Market Monsters? The Media Can’t Exist Without Them…
"All that we are is the result of what we have thought."
Do not be surprised if you find yourself feeling a little fuzzy as we head deeper into the holiday haze.
Think of it like an annual right-of-passage.
As for the financial data, well, overall, it remains on a solid upward trajectory, in fact so much so that you’d be forgiven for getting that itch in your gut suggesting it’s almost time for another bigger, scarier monster to arrive.
And while Covid-related hospital percentages fall, and the vaccines take centre stage the media needs a new "fix" to terrify us with as 2021 peers out into the darkness.
In a Perfect World?
I would suspect we’ll get a bit of a market lift heading into year-end.
That said, tax selling does not yet seem to be creating any real pressure. Still, I’m getting the sense that we’re like those astronauts a couple weeks back sitting on top of the Falcon 9 rocket at T-Minus 10:00 and counting.
Historically speaking, when January arrives after a strong previous year finishes it often results in early year profit-taking from those traders who work from week to week.
The good news about this – if it happens again - would be that we then set the stage for the spring-coiling effect again.
Long-time readers have seen a lot of these things now. A good year-end with somewhat positive days at the start of the New Year, and then it hits: the new monster.
The media can’t exist without one.
And social media would, well, implode without some series of memes about some terrible outcome going viral.
Ain’t life grand!
Anyway, seeing some red ink in January also brings out all those old videos of how the year goes bad if January is down, etc.
Those events dovetail right into the idea of burning off some of this elevated short-term trader sentiment. Money flows still do not portend any significant overheating - since we still have over US $18 Trillion in the bank and a Federal Reserve who has made it certain that no interest rate hikes will happen until things are going well for quite a long time.
Net-net: Do not be surprised if we see some setbacks in January after a strong recovery year like this.
Just under the surface it will only take a headline or two about some new monster to send weak-handed investors rushing to the exits…again.
That’s a good thing for long-term investors.
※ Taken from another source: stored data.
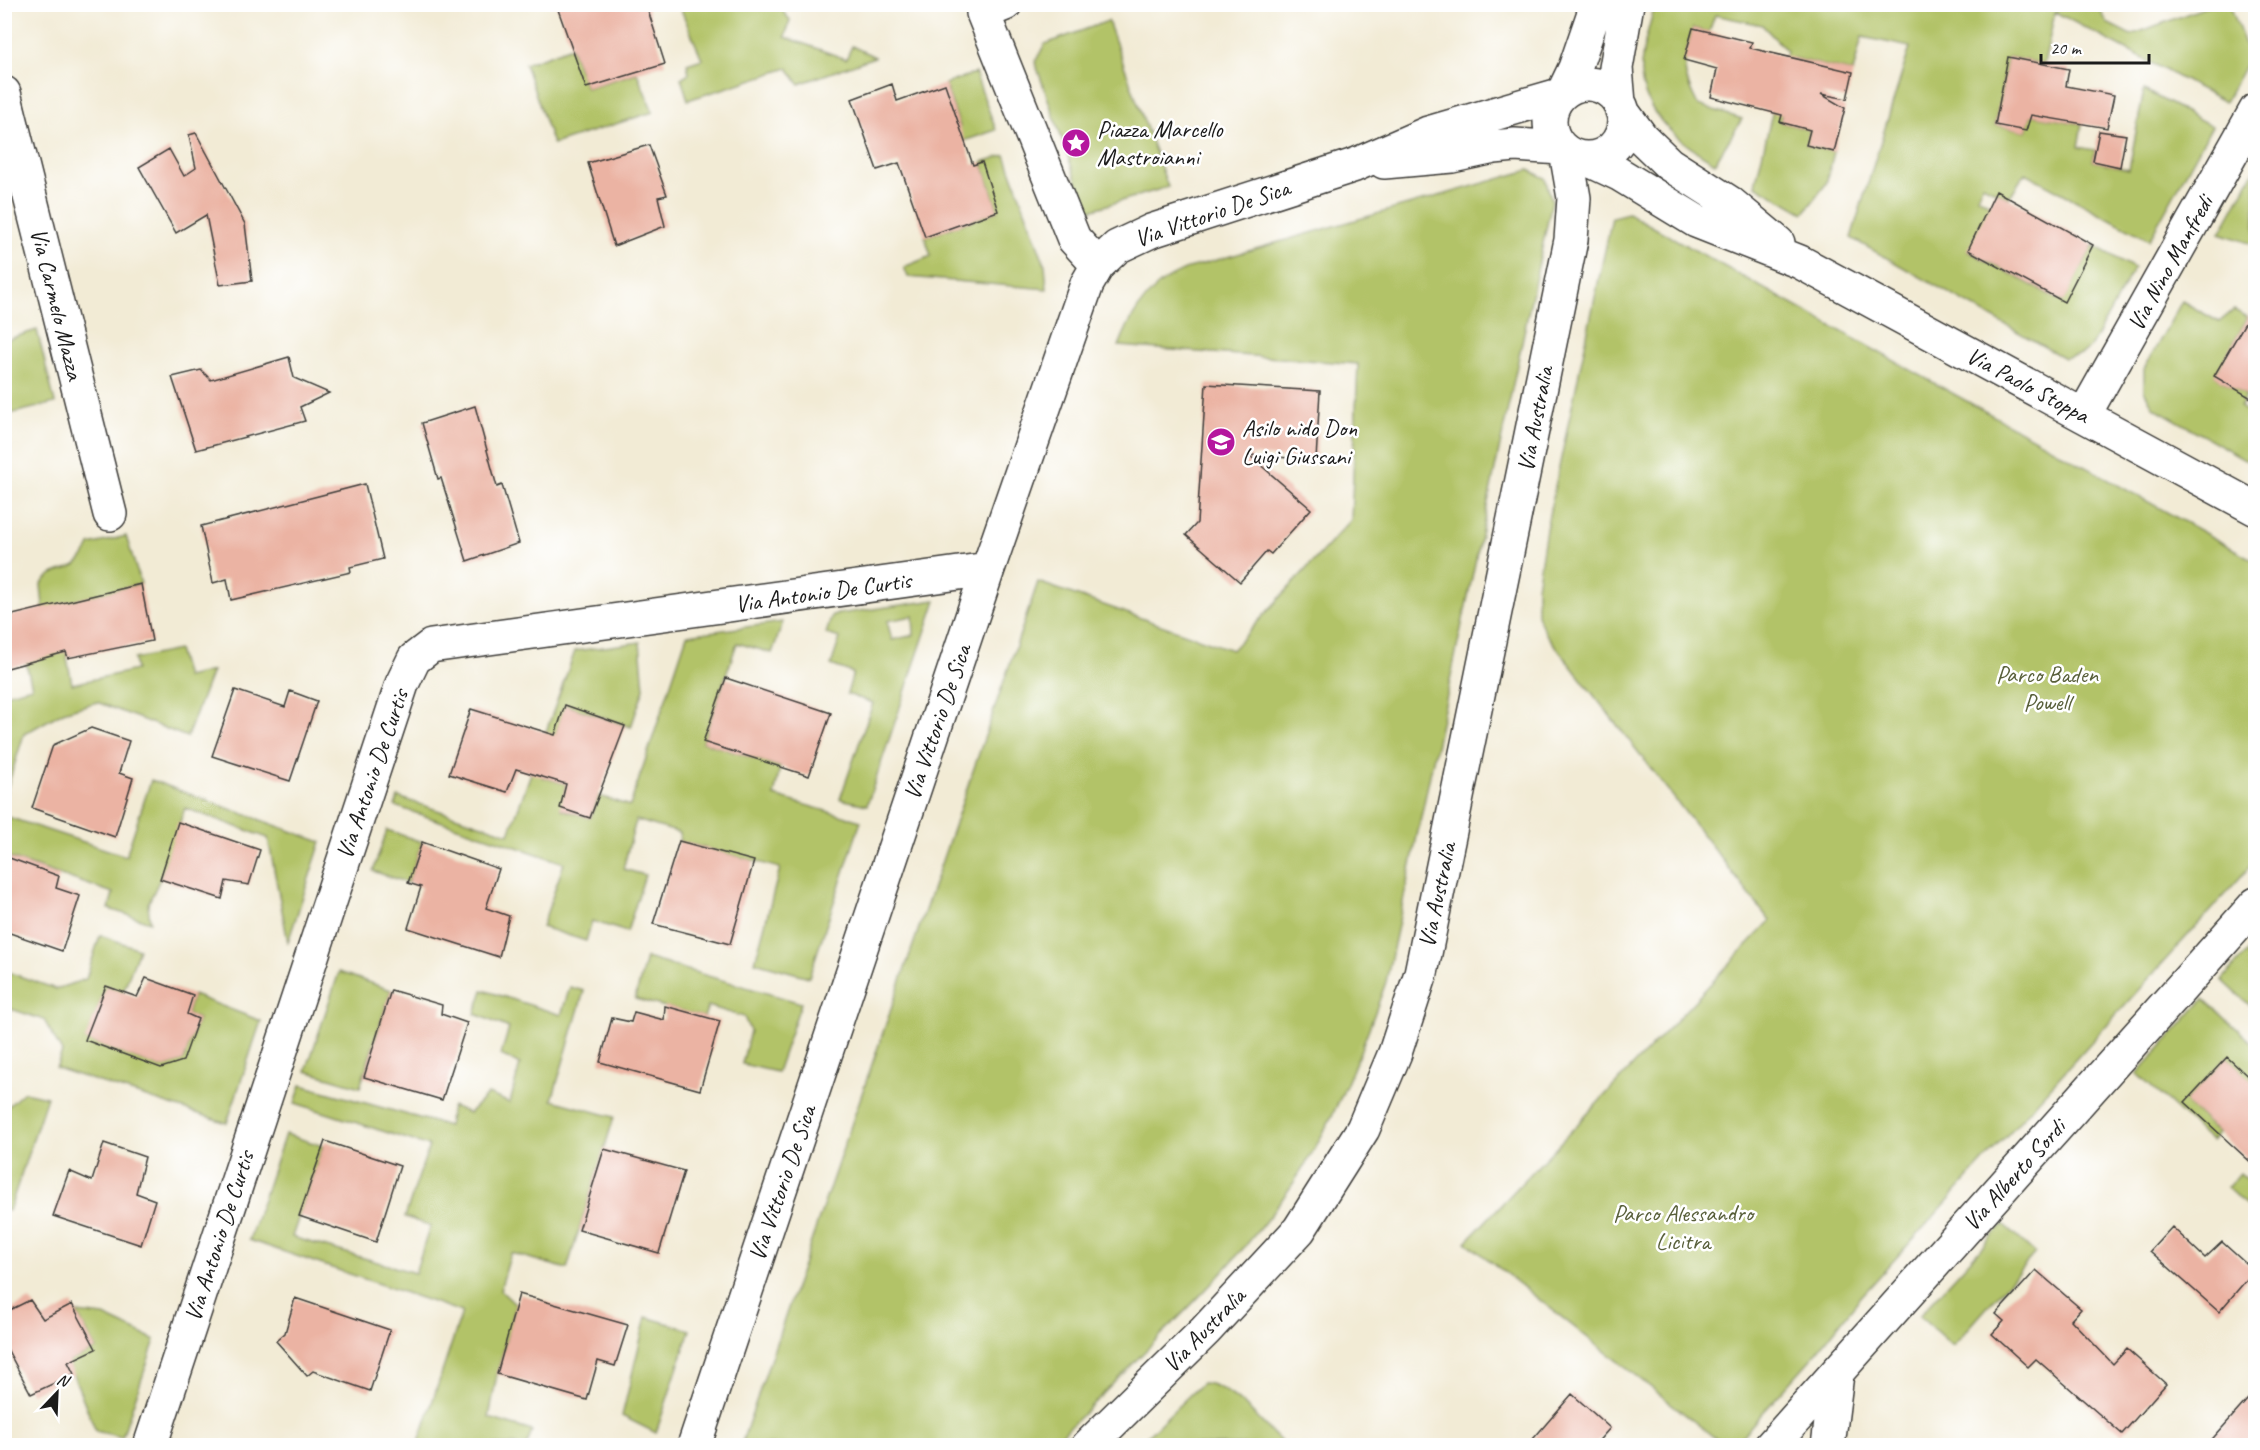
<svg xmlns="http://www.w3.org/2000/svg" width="2260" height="1450" font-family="Caveat,sans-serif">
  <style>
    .green { fill: #b2c367; stroke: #677042; stroke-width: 1.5; fill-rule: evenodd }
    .building { fill: #ebb3a3 }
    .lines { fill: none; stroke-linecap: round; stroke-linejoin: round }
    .street-casing { stroke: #3c3b38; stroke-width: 36 }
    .street { stroke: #fff; stroke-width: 33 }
    .labels { text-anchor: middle; stroke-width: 5; stroke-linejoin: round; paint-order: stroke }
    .poi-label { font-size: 24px; fill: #1c1c1c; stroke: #fff; text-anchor: start }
    .street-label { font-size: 24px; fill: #1c1c1c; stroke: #fff }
    .park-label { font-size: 24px; fill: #585f3a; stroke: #fff }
  </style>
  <rect width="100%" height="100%" fill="#fff"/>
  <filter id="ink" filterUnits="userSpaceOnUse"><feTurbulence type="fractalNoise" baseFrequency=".0167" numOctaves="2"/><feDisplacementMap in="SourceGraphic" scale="12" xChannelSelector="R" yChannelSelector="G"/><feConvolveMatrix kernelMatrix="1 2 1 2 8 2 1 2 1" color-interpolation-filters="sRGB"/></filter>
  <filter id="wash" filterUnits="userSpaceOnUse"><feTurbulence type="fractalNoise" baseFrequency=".008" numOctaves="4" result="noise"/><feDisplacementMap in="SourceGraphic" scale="24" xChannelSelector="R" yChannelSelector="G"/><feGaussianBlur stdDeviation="1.35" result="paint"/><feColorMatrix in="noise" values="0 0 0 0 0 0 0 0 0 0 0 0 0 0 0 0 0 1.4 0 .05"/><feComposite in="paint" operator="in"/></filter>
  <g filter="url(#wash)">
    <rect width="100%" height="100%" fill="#f2ebd5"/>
    <path class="green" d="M 1655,4 L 2097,5 L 2107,23 L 2131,35 L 2211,5 L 2230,5 L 2250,57 L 2225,102 L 2055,12 L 2044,64 L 2008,57 L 1995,125 L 2026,131 L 2031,115 L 2082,124 L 2078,147 L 2095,150 L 2093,161 L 2129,169 L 2144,90 L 2212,126 L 2149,240 L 2025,173 L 2009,198 L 1983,185 L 1977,197 L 2001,210 L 1968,251 L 2063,302 L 2093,245 L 2134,268 L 2091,346 L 2082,354 L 2064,358 L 1851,238 L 1910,47 L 1862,37 L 1853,72 L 1793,58 L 1780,122 L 1810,130 L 1806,145 L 1834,152 L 1826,184 L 1804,213 L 1755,185 L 1787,51 L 1762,25 L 1715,15 L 1709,32 L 1693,28 C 1683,64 1680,71 1698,105 L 1742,119 L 1715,163 C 1684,145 1649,120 1642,82 C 1637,61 1650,26 1655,4 Z
      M 679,5 L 778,5 L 790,20 L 785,37 L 846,59 L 852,46 L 875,57 L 799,84 L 788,68 L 688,100 L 681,78 L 689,73 L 687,64 L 702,59 Z
      M 1108,21 L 1168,187 L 1087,211 L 1035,62 L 1045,44 Z
      M 571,47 L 586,88 L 637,73 L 653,112 L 553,144 L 525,64 Z
      M 975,73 L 996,130 L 949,146 L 946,131 L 960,126 L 945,84 Z
      M 1005,155 L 1045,265 L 1047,289 L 908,277 L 904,267 L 931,256 L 925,237 L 998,211 L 982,162 Z
      M 1529,170 L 1545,178 L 1552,201 L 1386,982 C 1361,1052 1335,1122 1292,1185 C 1253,1243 1204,1293 1154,1342 C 1120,1377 1086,1412 1051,1445 L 741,1445 L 1038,582 L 1232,650 L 1351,520 L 1358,364 L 1119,346 C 1128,322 1142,297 1164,281 C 1171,276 1181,272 1189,268 Z
      M 2255,170 L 2255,245 L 2220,233 Z
      M 1628,213 L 2255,561 L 2255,861 L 1859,1299 L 1818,1351 L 1734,1445 L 1724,1445 L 1466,1242 L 1770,921 L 1546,634 L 1537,615 L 1537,587 L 1546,529 L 1612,217 Z
      M 2182,301 L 2219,322 L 2234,310 L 2248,317 L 2215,376 L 2246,395 L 2240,407 L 2255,416 L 2255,465 L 2153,407 L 2144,390 L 2144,369 Z
      M 37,330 L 55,403 L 5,415 L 5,340 Z
      M 126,536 L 141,584 L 57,605 L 72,684 L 136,670 L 134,659 L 178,650 L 186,677 L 212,671 L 187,737 L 97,702 L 63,712 L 24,734 L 5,795 L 5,694 L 32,687 L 26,663 L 44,617 L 41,585 C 57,561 75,580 90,545 Z
      M 936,600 L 867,805 L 840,799 L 873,703 L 847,694 L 853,673 L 831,665 L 840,638 L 826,634 L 832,615 ZM 913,616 L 914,635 L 892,640 L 887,621 Z
      M 783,622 L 772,653 L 737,643 L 703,742 L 780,767 L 774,796 L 861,821 L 809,977 L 755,962 L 780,868 L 679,841 L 680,833 L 636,820 L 623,869 L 645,875 L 627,932 L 592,921 L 586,941 L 542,927 L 564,863 L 395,806 L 398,797 L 509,834 L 575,651 L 640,642 L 644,689 L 631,727 L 565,705 L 542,777 L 566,784 L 561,809 L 590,818 L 599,796 L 630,806 L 687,635 Z
      M 151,780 L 321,842 L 288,942 L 268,838 L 185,808 L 160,879 L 148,904 L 150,922 L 109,909 L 113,893 L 5,856 L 5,816 L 126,856 Z
      M 387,830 L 422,842 L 408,883 L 373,871 Z
      M 100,935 L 139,949 L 123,992 L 106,986 L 86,1040 L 161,1068 L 183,1061 L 198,1019 L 187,1014 L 193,995 L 261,1021 L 227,1123 L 56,1068 L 62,1052 L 44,1020 L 5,1007 L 5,971 L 56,989 L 86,979 Z
      M 2255,943 L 2255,1010 L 2222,980 Z
      M 646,958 L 801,1003 L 777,1072 L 742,1064 L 750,1031 L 744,1017 L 708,1006 L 704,1017 L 635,999 Z
      M 339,972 L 391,990 L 360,1087 L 306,1071 Z
      M 570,987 L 584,991 L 552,1100 L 614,1117 L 567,1269 L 511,1253 L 500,1290 L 516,1305 L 497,1374 L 489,1418 L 532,1431 L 527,1445 L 418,1445 L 462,1312 L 249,1240 L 285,1134 L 323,1146 L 292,1237 L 415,1273 L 430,1226 L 405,1217 L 429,1146 L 295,1103 L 301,1085 L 448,1126 L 452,1106 L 469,1113 L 488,1094 L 510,1103 L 520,1064 L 501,1055 L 509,1028 L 475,1014 L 483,990 L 561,1015 Z
      M 2204,999 L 2255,1045 L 2255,1084 L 2227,1057 L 2185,1102 L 2218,1133 L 2211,1141 L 2137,1074 Z
      M 24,1092 L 47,1097 L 9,1211 L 4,1210 L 5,1109 Z
      M 2240,1173 L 2255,1186 L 2255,1213 L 2227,1188 Z
      M 2003,1224 L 2035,1253 L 1953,1346 L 1919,1316 Z
      M 77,1313 L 104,1316 L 155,1340 L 122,1437 L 96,1431 L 68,1362 L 96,1349 Z
      M 646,1317 L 690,1330 L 656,1433 L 622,1416 Z
      M 1202,1383 C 1232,1384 1263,1426 1285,1445 L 1138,1445 Z"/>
    <g id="blocks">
      <path class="building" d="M 556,4 L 646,4 L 665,64 L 586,88 Z
        M 1693,28 L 1752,42 L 1750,48 L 1853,72 L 1847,99 L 1821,94 L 1845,108 L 1834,152 L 1806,145 L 1810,130 L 1780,122 L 1782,115 L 1711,97 L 1717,69 L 1684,60 Z
        M 2008,57 L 2069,69 L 2066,86 L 2114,95 L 2107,128 L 2031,115 L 2026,131 L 1995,125 Z
        M 892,84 L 897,101 L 945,84 L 973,165 L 982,162 L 998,211 L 925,237 L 899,163 L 877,170 L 852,99 Z
        M 2099,131 L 2126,135 L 2120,167 L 2093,161 Z
        M 196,133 L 245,224 L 252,281 L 220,285 L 206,215 L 176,233 L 139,167 L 169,149 L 184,176 L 196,168 L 189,135 Z
        M 649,145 L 667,195 L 658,197 L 665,226 L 614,246 L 588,163 Z
        M 1996,191 L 2093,245 L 2064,302 L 1968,250 Z
        M 2256,304 L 2256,401 L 2214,376 Z
        M 289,357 L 294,378 L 329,393 L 300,407 L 305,421 L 196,450 L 172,377 L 201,370 L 211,380 Z
        M 1206,384 L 1320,391 L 1316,460 L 1249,455 L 1311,509 L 1271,554 L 1267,551 L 1240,582 L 1186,535 L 1197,523 Z
        M 475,406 L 497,487 L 502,485 L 519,543 L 467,561 L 441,478 L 438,479 L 422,423 Z
        M 365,484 L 383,559 L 350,567 L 351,572 L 231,600 L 227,579 L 213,583 L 201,526 Z
        M 141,584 L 152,641 L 68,658 L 66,652 L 4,669 L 4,617 Z
        M 726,678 L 831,713 L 809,776 L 703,742 Z
        M 235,690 L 285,707 L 290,691 L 317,701 L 290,781 L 212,756 Z
        M 565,705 L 625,726 L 590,818 L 560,808 L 566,784 L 516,769 L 507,792 L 449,774 L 471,709 L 555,735 Z
        M 91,728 L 129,741 L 119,773 L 133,778 L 115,837 L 32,808 L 53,745 Z
        M 178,822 L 260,850 L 249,885 L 226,881 L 222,899 L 160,879 Z
        M 679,841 L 754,861 L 730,944 L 653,924 Z
        M 422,842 L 499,869 L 486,908 L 509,916 L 499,957 L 408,928 L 421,887 L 408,883 Z
        M 4,856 L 59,876 L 56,888 L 80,896 L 62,951 L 4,931 Z
        M 146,978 L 193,995 L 187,1014 L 198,1019 L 183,1061 L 161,1068 L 85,1040 L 106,986 L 137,997 Z
        M 391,990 L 442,1005 L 441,1014 L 467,1023 L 442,1100 L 364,1077 Z
        M 665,1006 L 720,1021 L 700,1090 L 600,1062 L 612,1018 L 631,1022 L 634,1012 L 664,1020 Z
        M 2227,1057 L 2256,1084 L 2256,1167 L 2185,1102 Z
        M 325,1141 L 400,1166 L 376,1242 L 299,1216 Z
        M 104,1143 L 145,1157 L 136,1193 L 155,1200 L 141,1245 L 53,1216 L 69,1171 L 92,1181 Z
        M 604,1149 L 684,1171 L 659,1253 L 579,1230 Z
        M 2172,1227 L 2205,1258 L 2222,1242 L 2254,1271 L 2219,1312 L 2150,1251 Z
        M 2036,1270 L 2081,1309 L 2071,1320 L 2113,1364 L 2127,1349 L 2166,1384 L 2122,1434 L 2036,1359 L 2028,1367 L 1992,1334 L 2004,1321 L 1996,1314 Z
        M 519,1294 L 628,1325 L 615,1366 L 598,1361 L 587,1400 L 497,1374 Z
        M 295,1298 L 390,1330 L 370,1391 L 313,1371 L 307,1376 L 276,1341 L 285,1333 Z
        M 30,1300 L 43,1319 L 72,1304 L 96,1349 L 68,1362 L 74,1374 L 31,1394 L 4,1343 L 4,1313 Z
        M 2256,1390 L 2256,1446 L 2206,1446 Z
        M 1572,1394 L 1610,1428 L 1594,1446 L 1527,1446 Z"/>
    </g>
  </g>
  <g filter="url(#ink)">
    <use href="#blocks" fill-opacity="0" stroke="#3c3b38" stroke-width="1.5"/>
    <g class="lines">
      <g class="street-casing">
        <path id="street" d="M 1005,4 L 983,13 L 1074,239 L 1098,265
          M1550 121a37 37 0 1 1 74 0a37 37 0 1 1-74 0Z
          M 1564,91 L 1575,68 L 1597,4
          M 4,93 L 110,514
          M 1619,103 L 1616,68 L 1627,4
          M 1622,111 L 1642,138 L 1669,164 L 1730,203 L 1778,243
          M 1587,159 L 1619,174 L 1696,221 L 1800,262 L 2256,509
          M 1384,162 L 1452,156 L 1494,147 L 1515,145 L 1561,148
          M 2084,415 L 2256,110
          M 150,1446 L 402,684 L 414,659 L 431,646 L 988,569
          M 694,1446 L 988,569 L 1087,284 L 1098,265 L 1117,247 L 1151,231 L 1355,165 L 1428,133 L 1559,95
          M 1088,1446 L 1205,1331 L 1299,1230 L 1363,1129 L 1395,1053 L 1421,973 L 1571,240 L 1574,198 L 1566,152
          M 1771,1446 L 2256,904
          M 1828,1446 L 1837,1374"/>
      </g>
      <use href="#street" class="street"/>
    </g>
  </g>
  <defs>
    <g id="sight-disc" transform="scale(1.5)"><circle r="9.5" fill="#b5179e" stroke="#fff"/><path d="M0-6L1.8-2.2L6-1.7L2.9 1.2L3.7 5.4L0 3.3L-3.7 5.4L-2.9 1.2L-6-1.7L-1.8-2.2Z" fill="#fff"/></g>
    <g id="school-disc" transform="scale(1.5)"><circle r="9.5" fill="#b5179e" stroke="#fff"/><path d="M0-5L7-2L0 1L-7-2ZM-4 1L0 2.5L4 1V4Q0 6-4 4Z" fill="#fff"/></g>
  </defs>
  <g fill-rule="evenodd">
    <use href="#sight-disc" x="1076" y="143"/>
    <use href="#school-disc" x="1221" y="442"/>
  </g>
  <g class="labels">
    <g class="poi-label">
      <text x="1097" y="137">Piazza Marcello<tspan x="1097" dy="28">Mastroianni</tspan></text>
      <text x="1242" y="436">Asilo nido Don<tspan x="1242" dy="28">Luigi Giussani</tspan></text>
    </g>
    <g class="street-label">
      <text transform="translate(1212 213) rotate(-19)" y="8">Via Vittorio De Sica</text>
      <text transform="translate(2170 263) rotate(-61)" y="8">Via Nino Manfredi</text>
      <text transform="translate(57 304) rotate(76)" y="8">Via Carmelo Mazza</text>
      <text transform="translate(2028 385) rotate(28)" y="8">Via Paolo Stoppa</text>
      <text transform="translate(1535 419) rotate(-79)" y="8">Via Australia</text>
      <text transform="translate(823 592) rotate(-8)" y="8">Via Antonio De Curtis</text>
      <text transform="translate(937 722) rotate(-71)" y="8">Via Vittorio De Sica</text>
      <text transform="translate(372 774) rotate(-71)" y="8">Via Antonio De Curtis</text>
      <text transform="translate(1437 895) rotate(-78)" y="8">Via Australia</text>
      <text transform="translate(2014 1175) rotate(-48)" y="8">Via Alberto Sordi</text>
      <text transform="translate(782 1183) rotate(-71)" y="8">Via Vittorio De Sica</text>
      <text transform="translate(219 1236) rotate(-72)" y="8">Via Antonio De Curtis</text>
      <text transform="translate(1204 1330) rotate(-46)" y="8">Via Australia</text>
    </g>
    <g class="park-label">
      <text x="2047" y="682">Parco Baden<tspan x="2047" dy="28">Powell</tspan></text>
      <text x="1683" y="1221">Parco Alessandro<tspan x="1683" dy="28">Licitra</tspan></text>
    </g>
  </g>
  <rect width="2260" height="1450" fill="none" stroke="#fff" stroke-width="24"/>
  <g transform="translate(57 1393) rotate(23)" stroke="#ffffff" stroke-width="4.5" paint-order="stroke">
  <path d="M0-4.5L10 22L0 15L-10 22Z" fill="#1c1c1c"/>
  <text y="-9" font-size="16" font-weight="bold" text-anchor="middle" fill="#1c1c1c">N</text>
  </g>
  <path d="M2041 54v9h108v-9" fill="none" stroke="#1c1c1c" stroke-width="3"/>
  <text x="2050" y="54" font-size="18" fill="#1c1c1c" stroke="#ffffff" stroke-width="4.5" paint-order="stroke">20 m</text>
</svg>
It recharges the spring-loaded forces already supporting us for years into the future.
We’re just about done for the Q3 data and we’re already behind the eight-ball for Q4 data.
Strangely, the next earnings season is a mere six weeks away.
Here’s the latest from Refintiv on that:
“There was no change this week to the positive S&P 500 EPS trends over the last 5-6 months.
With the mainstream media and others screaming for additional fiscal stimulus, the S&P 500 numbers are telling a different story. The trends in S&P 500 earnings are saying ‘higher EPS is more probable than not’.”
A Quick Summary of the Details
- The forward four-quarter EPS value this week was $160.40, versus the $160.08 last week. (recall, this will roll upward by $8-10 when we roll into Q1 and look forward for the full 2021 data).
- The PE ratio is 23x, which is a little high for an expected 4% average growth rate in S&P 500 earnings for both calendar 2020 and 2021 (hinting that the numbers are low).
- The S&P 500 earnings yield is 4.34%, a six-week low from the high on 10/31 of 4.84%. This is still substantially higher than the 93 basis points for a 10-year bond.
Now check out these very productive and forward-positive items:
- The Q3 '20 "bottom-up" S&P 500 quarterly estimate was just $32.91 on September 30th and has already moved up to $39.42 as of Friday, December 4th, 2020. That’s a very substantial move indeed, particularly as- analysts were short on expectations for over 90% of company reports!
- The calendar 2020 S&P 500 estimate was just $125 on the mid-year read from June 30, 2020. Now it’s over $138.00 today and climbing.
And now for something you won't hear in the MSM. Note that what's interesting about the 2020 calendar year S&P 500 EPS estimate shift is that almost precisely when the "extra" stimulus benefit ended in late July 2020, the 2020 S&P 500 EPS estimate began to increase rapidly.
It’s likely we will keep hearing mainstream media drive Armageddon stories screaming for additional fiscal stimulus.
The good news is that the S&P 500 numbers are telling a very different story.
S&P 500 Forward Earnings Curve
To show you how afraid analysts are to raise expectations - even as companies are beating and raising at ridiculously high rates - the 2021 S&P 500 estimates have been almost constant since mid-August '20 at $165-$166 per share.
The bottom line here is that the sell-side analysts are afraid, which has always been a good thing for upside surprises. As we’ve repeatedly shown, they missed very badly on Q2 and Q3 2020 EPS and revenue estimates, and yet they still refuse to lift Q4 2020 estimates at all.
I’ll say it again: Pray for some January fear-selling, because corrections are likely to be fewer and farther between as we move further into 2021 and beyond.